Nine months of Baby on Board.

We wonder who you will be.


The shifting of your back, and head down:

signs of wanting out, we wait for the appearance of your small crown.


Memories of cramps return, edging you down:

hedging bets on your birthday.  Everyone says the pain is good.

My tummy, a hard basketball thrust out;

you wriggle inside the tethered womb.


Your daddy pulls me out of chairs, a slow, gentle push

into standing:  the solid weight of you, he only imagines.                           


An invitation by phone call to bring you into the world:

a scheduled baby, a surreal beginning.


A small leak:  an alarm bell, and a crack spreads

in the river's dam. Everything slowly changing.


Small needles pushed in me -- to push you out.

A rush of discomfort for us both.


Strange air sucked hungrily into my lungs.

The walls fade away, seconds at a time.


An IV trails behind me. My new friend.

Back and forth to the bathroom:  no privacy.                                                


A small violation of body:  I lend myself to the experience,

in smaller slices of me.  I am your mommy, as a whole.                                


Sunshine floods our room. An activity of people outside.

Inside, we are creating a new day:  a turning world.


Your daddy holds me steady:  makes me slow my breath.

Tells me to look into his eyes, and breathes with me.


You are wedged high, holding onto your living space.

My door is not wide enough for you to enter the sunlight.


The chance of pushing you into the world, slim.

The choice of bringing you out of my belly. On the table.                            


Your birth time decided. A flurry of action.

Change of room and scenery.


A crowd of blue-clad people.

I am rendered numb, waist down.  Waiting.


Your daddy appears in a transparent mushroom cap:

His large eyes sparkle. He is the only one I see.

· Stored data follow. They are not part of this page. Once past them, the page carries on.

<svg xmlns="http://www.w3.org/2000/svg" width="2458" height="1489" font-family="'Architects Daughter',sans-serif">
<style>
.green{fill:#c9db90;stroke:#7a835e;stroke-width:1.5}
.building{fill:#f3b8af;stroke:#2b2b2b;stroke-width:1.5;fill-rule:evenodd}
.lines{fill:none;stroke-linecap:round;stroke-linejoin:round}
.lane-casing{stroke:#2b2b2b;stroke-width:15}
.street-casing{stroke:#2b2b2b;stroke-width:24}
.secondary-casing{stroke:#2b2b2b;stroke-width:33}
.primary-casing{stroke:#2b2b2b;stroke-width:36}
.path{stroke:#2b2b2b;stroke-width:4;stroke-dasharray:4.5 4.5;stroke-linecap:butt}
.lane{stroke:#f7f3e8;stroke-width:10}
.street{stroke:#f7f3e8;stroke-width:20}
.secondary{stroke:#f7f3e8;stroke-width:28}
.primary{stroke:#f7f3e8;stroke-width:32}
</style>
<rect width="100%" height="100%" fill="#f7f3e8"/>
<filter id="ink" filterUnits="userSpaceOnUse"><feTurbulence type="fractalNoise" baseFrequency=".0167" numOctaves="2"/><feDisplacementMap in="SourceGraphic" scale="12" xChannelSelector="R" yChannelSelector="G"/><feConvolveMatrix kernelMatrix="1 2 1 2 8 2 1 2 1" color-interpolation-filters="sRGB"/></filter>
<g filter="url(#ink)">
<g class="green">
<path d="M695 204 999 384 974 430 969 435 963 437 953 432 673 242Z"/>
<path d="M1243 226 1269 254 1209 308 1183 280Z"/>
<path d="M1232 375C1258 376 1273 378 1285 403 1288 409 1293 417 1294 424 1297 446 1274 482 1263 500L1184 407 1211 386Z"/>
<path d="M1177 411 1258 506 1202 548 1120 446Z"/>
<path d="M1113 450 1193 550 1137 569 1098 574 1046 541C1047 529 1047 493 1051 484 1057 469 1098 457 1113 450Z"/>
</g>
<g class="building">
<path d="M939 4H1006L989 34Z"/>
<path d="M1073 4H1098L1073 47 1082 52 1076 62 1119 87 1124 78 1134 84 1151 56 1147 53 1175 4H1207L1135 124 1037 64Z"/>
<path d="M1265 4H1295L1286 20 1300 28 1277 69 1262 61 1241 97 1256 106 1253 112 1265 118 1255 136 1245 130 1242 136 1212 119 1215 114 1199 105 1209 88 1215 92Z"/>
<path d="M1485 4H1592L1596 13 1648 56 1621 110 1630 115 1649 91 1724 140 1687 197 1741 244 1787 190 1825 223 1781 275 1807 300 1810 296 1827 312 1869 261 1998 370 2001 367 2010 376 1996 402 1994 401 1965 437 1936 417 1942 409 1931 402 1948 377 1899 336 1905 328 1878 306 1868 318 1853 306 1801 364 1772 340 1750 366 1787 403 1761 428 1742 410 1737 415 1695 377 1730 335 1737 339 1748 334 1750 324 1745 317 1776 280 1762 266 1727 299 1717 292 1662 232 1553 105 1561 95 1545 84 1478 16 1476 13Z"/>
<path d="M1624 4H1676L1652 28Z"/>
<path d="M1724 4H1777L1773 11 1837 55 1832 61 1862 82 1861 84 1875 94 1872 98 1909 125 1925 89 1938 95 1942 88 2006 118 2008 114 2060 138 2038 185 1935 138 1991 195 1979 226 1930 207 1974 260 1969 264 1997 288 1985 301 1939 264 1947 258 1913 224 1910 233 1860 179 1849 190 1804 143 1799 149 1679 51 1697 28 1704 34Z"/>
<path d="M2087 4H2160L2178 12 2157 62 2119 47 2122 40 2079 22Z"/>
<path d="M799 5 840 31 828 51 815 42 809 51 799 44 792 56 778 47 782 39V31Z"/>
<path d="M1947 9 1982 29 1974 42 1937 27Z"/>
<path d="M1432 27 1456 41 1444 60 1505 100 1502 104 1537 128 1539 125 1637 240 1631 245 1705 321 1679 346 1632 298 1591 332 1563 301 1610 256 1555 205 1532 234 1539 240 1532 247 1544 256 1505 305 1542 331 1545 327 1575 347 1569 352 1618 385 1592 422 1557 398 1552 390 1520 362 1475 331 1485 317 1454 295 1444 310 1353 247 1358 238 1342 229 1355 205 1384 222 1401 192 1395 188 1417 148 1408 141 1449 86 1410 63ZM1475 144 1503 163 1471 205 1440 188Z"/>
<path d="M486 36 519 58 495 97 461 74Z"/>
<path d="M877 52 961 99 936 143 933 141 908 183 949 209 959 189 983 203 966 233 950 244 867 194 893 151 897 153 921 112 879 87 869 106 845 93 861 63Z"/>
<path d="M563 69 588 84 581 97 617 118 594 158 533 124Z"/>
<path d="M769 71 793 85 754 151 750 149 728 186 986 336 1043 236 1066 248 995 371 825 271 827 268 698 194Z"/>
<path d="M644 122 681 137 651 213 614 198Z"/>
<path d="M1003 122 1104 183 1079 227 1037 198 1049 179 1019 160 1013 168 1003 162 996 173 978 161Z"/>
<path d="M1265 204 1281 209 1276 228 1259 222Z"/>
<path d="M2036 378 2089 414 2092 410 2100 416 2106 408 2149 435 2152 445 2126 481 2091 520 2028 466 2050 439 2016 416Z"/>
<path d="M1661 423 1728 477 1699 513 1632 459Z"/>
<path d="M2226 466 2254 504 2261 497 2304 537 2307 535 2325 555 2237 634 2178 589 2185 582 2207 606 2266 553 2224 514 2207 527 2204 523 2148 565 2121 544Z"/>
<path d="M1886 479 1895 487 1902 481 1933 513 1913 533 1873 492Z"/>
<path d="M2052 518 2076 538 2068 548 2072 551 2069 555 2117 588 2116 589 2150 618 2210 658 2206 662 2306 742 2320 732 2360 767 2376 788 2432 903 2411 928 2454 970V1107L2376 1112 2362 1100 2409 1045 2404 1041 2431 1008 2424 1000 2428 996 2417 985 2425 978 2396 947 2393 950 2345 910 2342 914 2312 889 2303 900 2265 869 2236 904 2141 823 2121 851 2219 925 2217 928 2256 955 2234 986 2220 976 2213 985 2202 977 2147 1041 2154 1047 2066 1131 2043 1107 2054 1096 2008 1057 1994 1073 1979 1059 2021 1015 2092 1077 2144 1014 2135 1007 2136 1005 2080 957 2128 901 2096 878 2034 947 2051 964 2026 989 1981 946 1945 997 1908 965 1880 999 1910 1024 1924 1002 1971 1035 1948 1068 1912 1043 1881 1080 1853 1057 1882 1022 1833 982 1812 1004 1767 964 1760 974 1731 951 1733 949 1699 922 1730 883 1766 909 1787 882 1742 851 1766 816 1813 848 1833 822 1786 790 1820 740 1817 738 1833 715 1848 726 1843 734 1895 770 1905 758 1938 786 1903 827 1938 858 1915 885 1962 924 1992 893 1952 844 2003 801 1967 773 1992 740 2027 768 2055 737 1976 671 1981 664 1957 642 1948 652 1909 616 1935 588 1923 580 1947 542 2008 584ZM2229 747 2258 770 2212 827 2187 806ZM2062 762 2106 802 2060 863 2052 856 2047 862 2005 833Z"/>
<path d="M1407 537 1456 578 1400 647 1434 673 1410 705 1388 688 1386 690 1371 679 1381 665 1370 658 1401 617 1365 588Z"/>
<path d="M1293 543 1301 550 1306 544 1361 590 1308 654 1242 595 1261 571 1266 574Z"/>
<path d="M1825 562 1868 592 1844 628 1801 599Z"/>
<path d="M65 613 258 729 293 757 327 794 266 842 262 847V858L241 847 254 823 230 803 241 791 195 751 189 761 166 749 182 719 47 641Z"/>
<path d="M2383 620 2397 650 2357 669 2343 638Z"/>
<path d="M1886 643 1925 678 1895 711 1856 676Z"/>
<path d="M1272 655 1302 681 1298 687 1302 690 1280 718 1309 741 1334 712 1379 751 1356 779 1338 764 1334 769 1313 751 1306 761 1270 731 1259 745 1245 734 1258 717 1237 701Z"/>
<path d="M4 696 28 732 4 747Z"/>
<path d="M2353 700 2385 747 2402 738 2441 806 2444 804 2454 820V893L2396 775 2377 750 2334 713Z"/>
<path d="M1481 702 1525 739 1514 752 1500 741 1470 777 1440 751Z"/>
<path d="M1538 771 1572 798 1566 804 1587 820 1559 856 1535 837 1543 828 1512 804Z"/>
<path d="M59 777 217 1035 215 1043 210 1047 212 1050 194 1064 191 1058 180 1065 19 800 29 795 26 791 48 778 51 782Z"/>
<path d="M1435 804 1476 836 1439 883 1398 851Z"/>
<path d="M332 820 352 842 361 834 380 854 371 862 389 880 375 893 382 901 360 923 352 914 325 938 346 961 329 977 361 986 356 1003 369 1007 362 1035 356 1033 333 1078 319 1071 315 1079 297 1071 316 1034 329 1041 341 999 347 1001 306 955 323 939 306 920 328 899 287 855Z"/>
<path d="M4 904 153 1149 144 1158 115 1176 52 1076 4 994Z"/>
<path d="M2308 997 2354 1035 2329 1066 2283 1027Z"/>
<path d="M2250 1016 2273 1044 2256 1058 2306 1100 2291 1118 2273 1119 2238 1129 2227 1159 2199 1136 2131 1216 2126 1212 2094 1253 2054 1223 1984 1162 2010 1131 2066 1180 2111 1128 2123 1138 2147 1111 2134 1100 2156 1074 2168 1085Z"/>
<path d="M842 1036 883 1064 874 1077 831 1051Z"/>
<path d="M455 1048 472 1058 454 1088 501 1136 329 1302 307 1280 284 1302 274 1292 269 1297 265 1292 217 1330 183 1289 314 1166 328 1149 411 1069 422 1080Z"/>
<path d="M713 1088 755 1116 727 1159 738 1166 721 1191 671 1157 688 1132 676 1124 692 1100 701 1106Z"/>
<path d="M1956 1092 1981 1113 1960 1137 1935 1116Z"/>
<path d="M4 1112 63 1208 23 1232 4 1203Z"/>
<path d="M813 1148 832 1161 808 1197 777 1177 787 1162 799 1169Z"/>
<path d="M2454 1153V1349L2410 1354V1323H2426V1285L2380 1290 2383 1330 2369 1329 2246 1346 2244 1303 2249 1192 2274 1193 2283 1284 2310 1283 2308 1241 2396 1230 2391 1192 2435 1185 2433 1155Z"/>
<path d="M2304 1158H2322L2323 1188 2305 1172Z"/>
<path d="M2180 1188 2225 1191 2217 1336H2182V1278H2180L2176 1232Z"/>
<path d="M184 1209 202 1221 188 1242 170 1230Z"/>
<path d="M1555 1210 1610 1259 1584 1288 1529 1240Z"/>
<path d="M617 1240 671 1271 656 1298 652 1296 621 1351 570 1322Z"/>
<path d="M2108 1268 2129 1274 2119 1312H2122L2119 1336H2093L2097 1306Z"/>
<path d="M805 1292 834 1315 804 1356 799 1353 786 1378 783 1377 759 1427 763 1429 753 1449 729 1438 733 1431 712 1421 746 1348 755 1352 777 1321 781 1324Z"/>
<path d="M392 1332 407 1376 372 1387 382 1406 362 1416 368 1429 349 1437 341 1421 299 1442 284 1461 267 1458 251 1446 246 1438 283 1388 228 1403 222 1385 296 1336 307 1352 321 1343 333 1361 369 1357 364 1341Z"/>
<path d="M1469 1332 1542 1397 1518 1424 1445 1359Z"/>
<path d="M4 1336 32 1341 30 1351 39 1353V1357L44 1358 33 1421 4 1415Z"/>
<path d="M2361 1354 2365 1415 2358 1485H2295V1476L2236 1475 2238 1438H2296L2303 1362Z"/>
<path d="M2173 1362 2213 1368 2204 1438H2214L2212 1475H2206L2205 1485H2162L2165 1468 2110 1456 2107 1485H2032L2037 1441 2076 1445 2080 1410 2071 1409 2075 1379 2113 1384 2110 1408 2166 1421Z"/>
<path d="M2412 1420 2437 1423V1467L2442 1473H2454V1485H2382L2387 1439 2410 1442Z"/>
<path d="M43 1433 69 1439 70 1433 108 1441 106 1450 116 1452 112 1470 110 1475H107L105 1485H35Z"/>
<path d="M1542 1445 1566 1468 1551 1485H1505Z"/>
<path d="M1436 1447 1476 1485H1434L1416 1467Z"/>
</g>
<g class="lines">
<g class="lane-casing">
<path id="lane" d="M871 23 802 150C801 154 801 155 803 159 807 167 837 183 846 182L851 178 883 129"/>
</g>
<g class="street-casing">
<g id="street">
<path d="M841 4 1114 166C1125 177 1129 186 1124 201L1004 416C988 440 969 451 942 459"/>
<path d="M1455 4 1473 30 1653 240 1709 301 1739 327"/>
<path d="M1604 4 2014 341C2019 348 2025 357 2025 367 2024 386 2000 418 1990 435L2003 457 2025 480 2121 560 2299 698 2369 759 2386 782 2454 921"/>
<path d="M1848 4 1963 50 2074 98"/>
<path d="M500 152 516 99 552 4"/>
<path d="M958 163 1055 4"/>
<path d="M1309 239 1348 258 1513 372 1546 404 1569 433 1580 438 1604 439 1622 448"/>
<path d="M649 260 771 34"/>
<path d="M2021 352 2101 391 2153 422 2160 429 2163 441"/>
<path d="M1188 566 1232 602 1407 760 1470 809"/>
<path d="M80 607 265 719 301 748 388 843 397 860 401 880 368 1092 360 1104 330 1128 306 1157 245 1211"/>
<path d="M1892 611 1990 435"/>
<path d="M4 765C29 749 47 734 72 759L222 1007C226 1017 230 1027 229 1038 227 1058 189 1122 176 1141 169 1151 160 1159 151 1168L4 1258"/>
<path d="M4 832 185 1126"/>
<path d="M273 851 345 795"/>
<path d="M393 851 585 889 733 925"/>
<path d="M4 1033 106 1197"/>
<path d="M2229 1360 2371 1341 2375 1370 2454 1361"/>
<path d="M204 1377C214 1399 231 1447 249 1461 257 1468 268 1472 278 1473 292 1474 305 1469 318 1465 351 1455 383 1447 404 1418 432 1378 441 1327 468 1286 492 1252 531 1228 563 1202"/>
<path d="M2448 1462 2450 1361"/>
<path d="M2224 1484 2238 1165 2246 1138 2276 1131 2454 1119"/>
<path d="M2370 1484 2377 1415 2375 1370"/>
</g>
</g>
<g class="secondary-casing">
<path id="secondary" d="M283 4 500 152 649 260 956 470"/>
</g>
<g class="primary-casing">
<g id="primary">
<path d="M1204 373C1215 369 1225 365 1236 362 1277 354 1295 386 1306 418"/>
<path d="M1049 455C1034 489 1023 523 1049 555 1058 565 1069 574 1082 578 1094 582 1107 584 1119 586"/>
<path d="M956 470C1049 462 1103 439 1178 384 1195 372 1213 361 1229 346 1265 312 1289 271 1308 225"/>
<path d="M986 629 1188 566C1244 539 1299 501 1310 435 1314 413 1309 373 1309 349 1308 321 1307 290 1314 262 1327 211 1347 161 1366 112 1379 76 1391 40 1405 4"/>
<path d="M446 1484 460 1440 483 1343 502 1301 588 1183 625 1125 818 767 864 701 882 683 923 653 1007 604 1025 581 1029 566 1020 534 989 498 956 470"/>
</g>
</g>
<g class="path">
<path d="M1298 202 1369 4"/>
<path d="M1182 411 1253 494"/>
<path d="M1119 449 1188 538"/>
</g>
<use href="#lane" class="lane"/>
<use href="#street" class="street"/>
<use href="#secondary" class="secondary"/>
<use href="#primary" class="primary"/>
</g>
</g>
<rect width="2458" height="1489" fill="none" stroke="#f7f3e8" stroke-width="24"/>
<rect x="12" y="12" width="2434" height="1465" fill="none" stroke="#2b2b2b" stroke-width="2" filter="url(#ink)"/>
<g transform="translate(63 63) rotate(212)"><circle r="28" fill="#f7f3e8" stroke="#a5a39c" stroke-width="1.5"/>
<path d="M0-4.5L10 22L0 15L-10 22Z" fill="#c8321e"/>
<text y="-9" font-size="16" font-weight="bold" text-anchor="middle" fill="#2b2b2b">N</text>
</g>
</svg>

The doctor pushes and tugs on my belly. Your cry fills the white space,

you are welcomed by people and light. Our gift.


I hear your disembodied cry and the determined word 'he': 

I strain to see you, my baby boy, and let fly questions like arrows in the air.           


My arms shake without thought: a flood of love through me.

Eyes wide like saucers, and your daddy without his camera.


You are settled in my arms, a small bundle and surprised face.

Wailing at the newness of sight and sound, the bareness of birth.


Another kind of warmth on your body. Touch.

A new language:  the vibration of words no longer kept under water.


Your grandparents wait for you outside. A transition.

One generation meeting the start of another:  a fragile moment.


The day disappears in short intervals of waking.

A half-lucid dream ends in the happiness of you.